Co do "smaku" czy do subiektywnej oceny balansu, kiedyś musiałam kopnąć w łydkę znajomego włoskiego roastera, gdy wypowiedział się nieostrożnie na temat pewnej Pacamary. Zaprowadziłam go na polskie stoisko i pierwszy komentarz był entuzjastyczny: Ma e bella! (to na temat baristki). Niestety, wbrew moim prośbom i zaklęciom, Paolo, po skosztowaniu filiżanki , wykrzywił się i wykrzyknął: "Ma e astringente!" (to po skosztowaniu filiżanki..)
Dlaczego baristka była innego zdania nie zauważyła cierpkości przygotowanego przez siebie espresso?

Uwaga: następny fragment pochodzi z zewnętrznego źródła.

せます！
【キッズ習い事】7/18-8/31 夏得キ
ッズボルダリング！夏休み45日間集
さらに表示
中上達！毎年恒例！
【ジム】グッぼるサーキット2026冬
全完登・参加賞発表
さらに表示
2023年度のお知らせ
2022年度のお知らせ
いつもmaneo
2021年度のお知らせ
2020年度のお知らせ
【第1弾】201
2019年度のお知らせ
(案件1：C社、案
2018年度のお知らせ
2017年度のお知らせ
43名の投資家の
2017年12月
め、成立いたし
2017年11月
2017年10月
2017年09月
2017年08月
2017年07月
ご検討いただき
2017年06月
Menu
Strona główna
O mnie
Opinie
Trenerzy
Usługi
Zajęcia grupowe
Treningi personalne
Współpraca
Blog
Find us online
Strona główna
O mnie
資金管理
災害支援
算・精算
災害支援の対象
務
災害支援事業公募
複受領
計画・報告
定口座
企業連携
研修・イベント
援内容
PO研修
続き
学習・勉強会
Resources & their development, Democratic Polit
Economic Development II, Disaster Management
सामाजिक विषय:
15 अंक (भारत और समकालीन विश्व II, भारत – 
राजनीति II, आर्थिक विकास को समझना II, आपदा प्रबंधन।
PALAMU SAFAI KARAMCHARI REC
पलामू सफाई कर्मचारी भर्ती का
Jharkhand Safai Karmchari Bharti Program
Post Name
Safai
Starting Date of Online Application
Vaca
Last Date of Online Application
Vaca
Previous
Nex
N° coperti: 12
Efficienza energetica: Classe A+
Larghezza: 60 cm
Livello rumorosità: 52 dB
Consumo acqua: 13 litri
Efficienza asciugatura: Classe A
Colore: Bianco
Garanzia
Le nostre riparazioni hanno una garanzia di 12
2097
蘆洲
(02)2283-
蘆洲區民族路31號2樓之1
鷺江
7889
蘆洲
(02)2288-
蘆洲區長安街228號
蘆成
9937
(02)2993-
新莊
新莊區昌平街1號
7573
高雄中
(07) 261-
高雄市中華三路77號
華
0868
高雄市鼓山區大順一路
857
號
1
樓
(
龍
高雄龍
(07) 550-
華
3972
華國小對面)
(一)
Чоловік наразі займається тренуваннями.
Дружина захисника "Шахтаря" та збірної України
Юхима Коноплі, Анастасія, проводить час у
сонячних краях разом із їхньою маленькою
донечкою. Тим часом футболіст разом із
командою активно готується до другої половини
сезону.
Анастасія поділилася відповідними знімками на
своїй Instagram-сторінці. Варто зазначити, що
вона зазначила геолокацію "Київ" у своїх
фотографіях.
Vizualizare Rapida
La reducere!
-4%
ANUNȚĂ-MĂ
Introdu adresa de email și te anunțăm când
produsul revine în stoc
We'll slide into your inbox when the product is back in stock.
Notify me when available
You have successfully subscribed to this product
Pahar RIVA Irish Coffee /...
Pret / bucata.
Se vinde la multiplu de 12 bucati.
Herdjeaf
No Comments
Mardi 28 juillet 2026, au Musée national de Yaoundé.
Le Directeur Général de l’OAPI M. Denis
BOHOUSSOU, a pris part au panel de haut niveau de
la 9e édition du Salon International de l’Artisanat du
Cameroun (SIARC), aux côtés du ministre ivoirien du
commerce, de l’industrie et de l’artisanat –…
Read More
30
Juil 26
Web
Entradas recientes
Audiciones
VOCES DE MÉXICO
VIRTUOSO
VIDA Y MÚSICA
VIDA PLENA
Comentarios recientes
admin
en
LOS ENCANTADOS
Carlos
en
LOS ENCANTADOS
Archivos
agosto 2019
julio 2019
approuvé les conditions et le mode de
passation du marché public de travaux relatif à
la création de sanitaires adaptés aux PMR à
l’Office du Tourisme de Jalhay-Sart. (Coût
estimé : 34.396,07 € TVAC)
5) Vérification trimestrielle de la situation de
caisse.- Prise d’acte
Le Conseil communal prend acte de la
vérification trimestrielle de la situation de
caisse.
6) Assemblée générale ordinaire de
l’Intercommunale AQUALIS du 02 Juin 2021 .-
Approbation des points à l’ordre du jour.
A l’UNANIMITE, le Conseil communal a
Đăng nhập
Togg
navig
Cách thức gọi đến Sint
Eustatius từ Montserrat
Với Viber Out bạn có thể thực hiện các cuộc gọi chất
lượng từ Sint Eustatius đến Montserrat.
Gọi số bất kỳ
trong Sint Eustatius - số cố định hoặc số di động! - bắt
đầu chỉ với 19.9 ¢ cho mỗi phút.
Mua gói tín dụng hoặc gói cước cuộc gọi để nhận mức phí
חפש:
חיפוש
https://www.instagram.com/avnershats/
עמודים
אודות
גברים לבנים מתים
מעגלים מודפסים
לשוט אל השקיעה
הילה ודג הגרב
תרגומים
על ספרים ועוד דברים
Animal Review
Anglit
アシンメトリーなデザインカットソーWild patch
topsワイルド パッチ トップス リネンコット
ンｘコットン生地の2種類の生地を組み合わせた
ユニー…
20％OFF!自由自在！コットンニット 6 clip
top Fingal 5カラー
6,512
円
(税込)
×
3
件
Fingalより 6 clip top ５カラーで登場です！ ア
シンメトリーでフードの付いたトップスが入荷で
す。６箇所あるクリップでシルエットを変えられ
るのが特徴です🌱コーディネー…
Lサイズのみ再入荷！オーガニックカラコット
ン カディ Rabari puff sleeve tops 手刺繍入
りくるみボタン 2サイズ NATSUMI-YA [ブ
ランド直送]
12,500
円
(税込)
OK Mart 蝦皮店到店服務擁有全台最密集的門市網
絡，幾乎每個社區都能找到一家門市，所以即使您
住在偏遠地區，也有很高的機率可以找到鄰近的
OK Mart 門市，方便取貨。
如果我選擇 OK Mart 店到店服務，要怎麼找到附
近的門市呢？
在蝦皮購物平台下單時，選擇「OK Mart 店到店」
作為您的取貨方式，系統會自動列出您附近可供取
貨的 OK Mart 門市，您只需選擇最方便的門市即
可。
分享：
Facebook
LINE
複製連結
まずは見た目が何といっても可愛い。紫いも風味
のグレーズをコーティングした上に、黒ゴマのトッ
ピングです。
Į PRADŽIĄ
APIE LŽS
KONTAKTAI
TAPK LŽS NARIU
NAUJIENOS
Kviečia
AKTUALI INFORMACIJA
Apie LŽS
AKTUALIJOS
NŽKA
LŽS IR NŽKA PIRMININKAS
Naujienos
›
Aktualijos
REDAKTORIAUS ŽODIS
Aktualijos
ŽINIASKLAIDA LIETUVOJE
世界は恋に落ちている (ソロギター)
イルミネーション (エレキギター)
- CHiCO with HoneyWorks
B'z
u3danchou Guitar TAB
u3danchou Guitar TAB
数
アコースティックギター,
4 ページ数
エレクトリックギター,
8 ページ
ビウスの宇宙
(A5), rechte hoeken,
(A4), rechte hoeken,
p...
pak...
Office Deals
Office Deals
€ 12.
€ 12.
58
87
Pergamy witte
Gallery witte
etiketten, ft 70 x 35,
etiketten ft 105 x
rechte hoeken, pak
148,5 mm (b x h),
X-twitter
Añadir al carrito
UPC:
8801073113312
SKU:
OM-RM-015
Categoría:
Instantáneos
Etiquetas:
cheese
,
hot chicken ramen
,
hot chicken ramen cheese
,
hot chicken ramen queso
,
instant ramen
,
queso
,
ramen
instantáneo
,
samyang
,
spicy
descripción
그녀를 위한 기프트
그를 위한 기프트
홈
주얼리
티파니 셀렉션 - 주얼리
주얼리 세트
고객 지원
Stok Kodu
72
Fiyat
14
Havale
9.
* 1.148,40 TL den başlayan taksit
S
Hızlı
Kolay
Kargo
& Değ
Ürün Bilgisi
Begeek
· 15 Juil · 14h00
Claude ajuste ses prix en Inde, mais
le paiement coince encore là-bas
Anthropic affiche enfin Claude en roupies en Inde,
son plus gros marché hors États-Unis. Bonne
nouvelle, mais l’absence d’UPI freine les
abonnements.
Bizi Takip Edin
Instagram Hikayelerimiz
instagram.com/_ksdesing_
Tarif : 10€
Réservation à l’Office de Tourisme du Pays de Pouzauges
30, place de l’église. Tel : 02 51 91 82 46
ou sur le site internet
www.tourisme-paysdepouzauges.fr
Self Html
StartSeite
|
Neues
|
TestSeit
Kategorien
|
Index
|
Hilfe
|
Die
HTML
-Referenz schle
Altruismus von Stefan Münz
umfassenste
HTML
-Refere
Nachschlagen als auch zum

Jej subiektywne odczucie optymalnego balansu dotykowo-smakowego espresso ukształtowane zostało na innych wzorcach. Gdy stale obcujemy z jakimś "modelem jakości" staje się on dla nas obowiązujący. Działa tu pewnego rodzaju imprinting..
W Polsce "espresso" nie należy do ulubionego repertuaru baristów. Mój kolega, znany tester, powiedział kiedyś że "bariści jakoś się zagubili", jakby nie wiedzieli, czego właściwie można szukać (i co można znaleźć w espresso). Ja odbyłam z "espresso" bardzo długą drogę: parzyłam je osobiście przez bardzo wiele lat, zanim jeszcze zdarzyło mi się dotknąć pieca z kawą. Potem "stało się" tak, że espresso przestało być "królową kaw" i był to niejako "oficjalny werdykt"..
Może 34-te miejsce Agnieszki to ważny sygnał, że warto byłoby coś zmienić w stosunku polskiej branży kawowej do espresso???